So when you cohabitate with a man and have his child, marriage is useless right?
Yes, I have low self esteem issues thanks to a bad history of being bullied in school, I'm psychologically damaged when it comes to taking the next step in a relationship. You can't help falling in love and the first time I was blinded and very young, popped out a child, never married. The relationship was on and off for 13 years then I had to be the one with the willpower to finally end it. Then 2 years later met a new man, became friends for a year, then developed chemistry and fell in love. He was the one who asked me if I wanted more children(if I wanted children with him). I was extremely happy and said yes.
Before that though, in the beginning of the relationship he told me he didn't want to get married again. Been married twice. One was a high school sweetheart, married cause she was pregnant and she later cheated on him with his best friend. The second wife died of cancer.
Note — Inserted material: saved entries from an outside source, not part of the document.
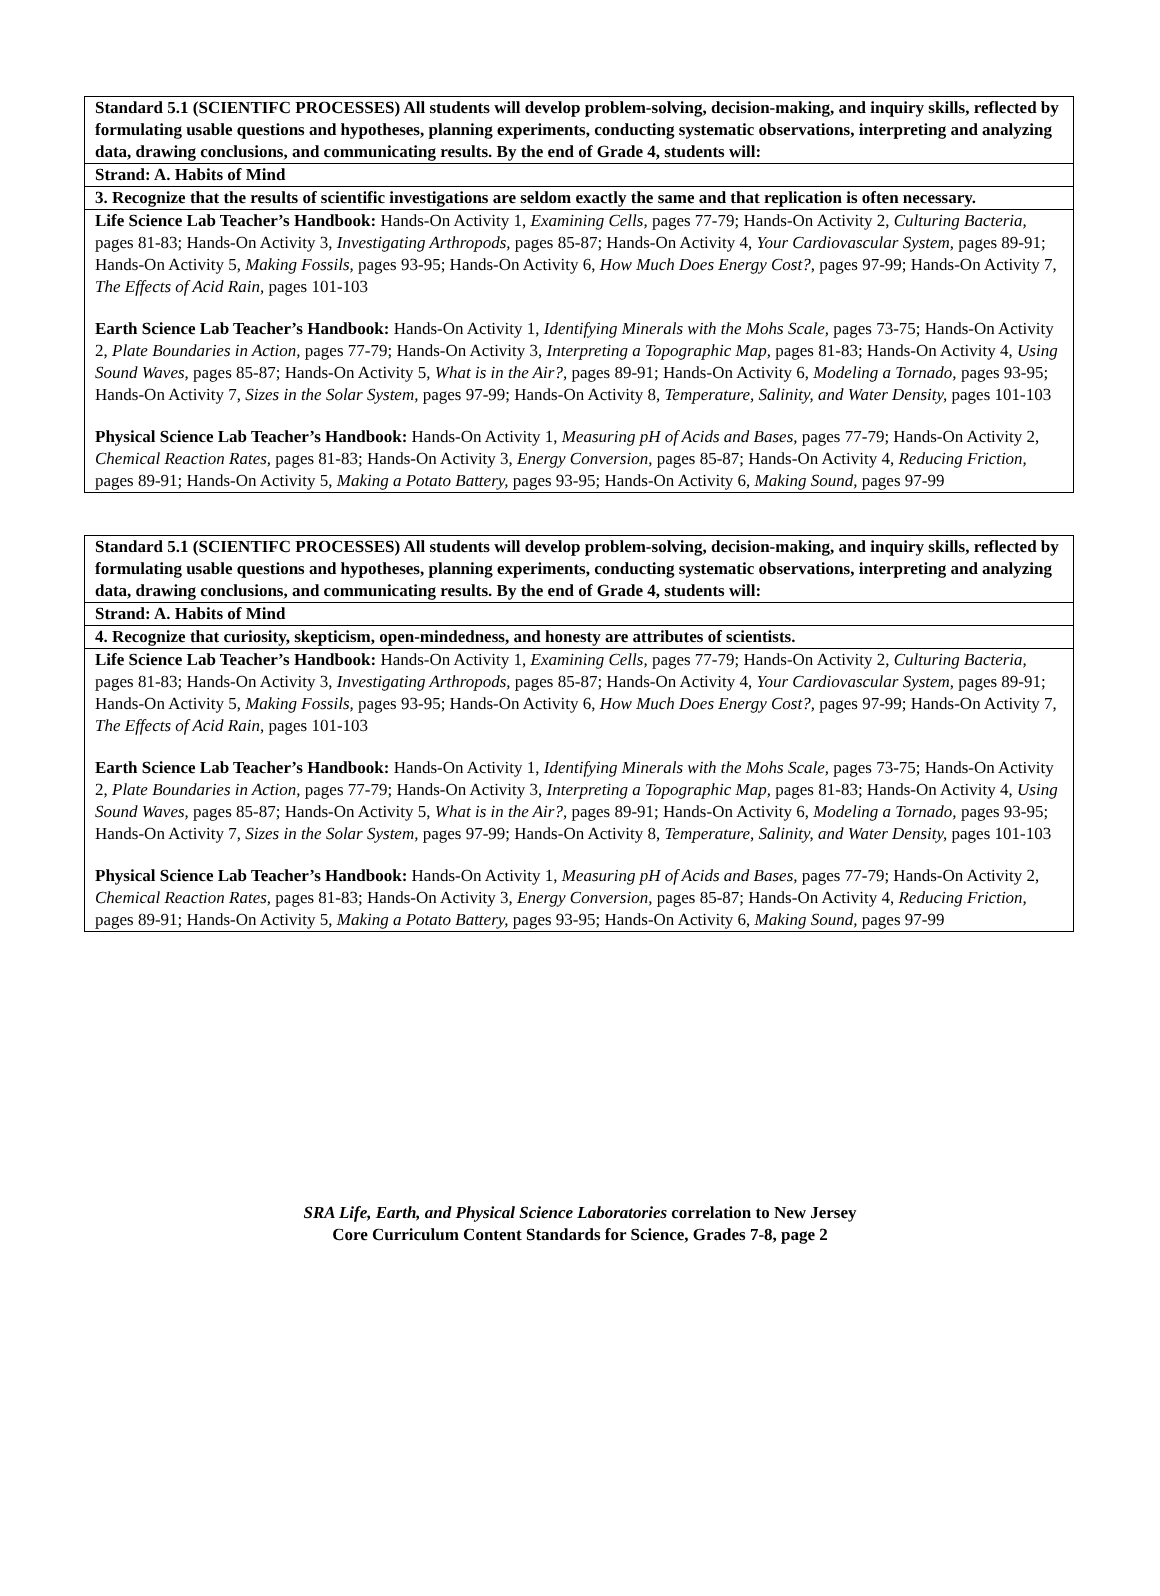| Standard 5.1 (SCIENTIFC PROCESSES) All students will develop problem-solving, decision-making, and inquiry skills, reflected by formulating usable questions and hypotheses, planning experiments, conducting systematic observations, interpreting and analyzing data, drawing conclusions, and communicating results. By the end of Grade 4, students will: |
| Strand: A. Habits of Mind |
| 3. Recognize that the results of scientific investigations are seldom exactly the same and that replication is often necessary. |
| Life Science Lab Teacher’s Handbook: Hands-On Activity 1, Examining Cells, pages 77-79; Hands-On Activity 2, Culturing Bacteria, pages 81-83; Hands-On Activity 3, Investigating Arthropods, pages 85-87; Hands-On Activity 4, Your Cardiovascular System, pages 89-91; Hands-On Activity 5, Making Fossils, pages 93-95; Hands-On Activity 6, How Much Does Energy Cost?, pages 97-99; Hands-On Activity 7, The Effects of Acid Rain, pages 101-103 Earth Science Lab Teacher’s Handbook: Hands-On Activity 1, Identifying Minerals with the Mohs Scale, pages 73-75; Hands-On Activity 2, Plate Boundaries in Action, pages 77-79; Hands-On Activity 3, Interpreting a Topographic Map, pages 81-83; Hands-On Activity 4, Using Sound Waves, pages 85-87; Hands-On Activity 5, What is in the Air?, pages 89-91; Hands-On Activity 6, Modeling a Tornado, pages 93-95; Hands-On Activity 7, Sizes in the Solar System, pages 97-99; Hands-On Activity 8, Temperature, Salinity, and Water Density, pages 101-103 Physical Science Lab Teacher’s Handbook: Hands-On Activity 1, Measuring pH of Acids and Bases, pages 77-79; Hands-On Activity 2, Chemical Reaction Rates, pages 81-83; Hands-On Activity 3, Energy Conversion, pages 85-87; Hands-On Activity 4, Reducing Friction, pages 89-91; Hands-On Activity 5, Making a Potato Battery, pages 93-95; Hands-On Activity 6, Making Sound, pages 97-99 |
| Standard 5.1 (SCIENTIFC PROCESSES) All students will develop problem-solving, decision-making, and inquiry skills, reflected by formulating usable questions and hypotheses, planning experiments, conducting systematic observations, interpreting and analyzing data, drawing conclusions, and communicating results. By the end of Grade 4, students will: |
| Strand: A. Habits of Mind |
| 4. Recognize that curiosity, skepticism, open-mindedness, and honesty are attributes of scientists. |
| Life Science Lab Teacher’s Handbook: Hands-On Activity 1, Examining Cells, pages 77-79; Hands-On Activity 2, Culturing Bacteria, pages 81-83; Hands-On Activity 3, Investigating Arthropods, pages 85-87; Hands-On Activity 4, Your Cardiovascular System, pages 89-91; Hands-On Activity 5, Making Fossils, pages 93-95; Hands-On Activity 6, How Much Does Energy Cost?, pages 97-99; Hands-On Activity 7, The Effects of Acid Rain, pages 101-103 Earth Science Lab Teacher’s Handbook: Hands-On Activity 1, Identifying Minerals with the Mohs Scale, pages 73-75; Hands-On Activity 2, Plate Boundaries in Action, pages 77-79; Hands-On Activity 3, Interpreting a Topographic Map, pages 81-83; Hands-On Activity 4, Using Sound Waves, pages 85-87; Hands-On Activity 5, What is in the Air?, pages 89-91; Hands-On Activity 6, Modeling a Tornado, pages 93-95; Hands-On Activity 7, Sizes in the Solar System, pages 97-99; Hands-On Activity 8, Temperature, Salinity, and Water Density, pages 101-103 Physical Science Lab Teacher’s Handbook: Hands-On Activity 1, Measuring pH of Acids and Bases, pages 77-79; Hands-On Activity 2, Chemical Reaction Rates, pages 81-83; Hands-On Activity 3, Energy Conversion, pages 85-87; Hands-On Activity 4, Reducing Friction, pages 89-91; Hands-On Activity 5, Making a Potato Battery, pages 93-95; Hands-On Activity 6, Making Sound, pages 97-99 |
SRA Life, Earth, and Physical Science Laboratories correlation to New Jersey
Core Curriculum Content Standards for Science, Grades 7-8, page 2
I was never married. Fast forward, our son is now 14mths old, and our relationship is still going strong and our son is very healthy and happy baby. My boyfriend did change his mind about what he said in the beginning about marriage and wanted to marry me but we never took the time to go down to the courthouse.
I'm not the type that would be pushy. After all I've been a single mom for almost 10 years(I still count now because legally it's true and plus I raise my other son who lives with us, I'm a single mom to him).
Some of you will get the wrong idea that he's stalling. No. We're just really focused on our growing baby and we work really hard at our jobs and are exhausted a lot. We only have one day off together as a family since we work opposite shifts and difficult schedules.
My point is since we already live together, have a family...there's no point in getting married right? I'm the type that is fine with settling. And I don't care about never being a Mrs______ or the last name differences. Our son has his dad's last name. My family is disappointed that I settled but my life doesn't effect theirs. I know no one cares, but I just had to get this out.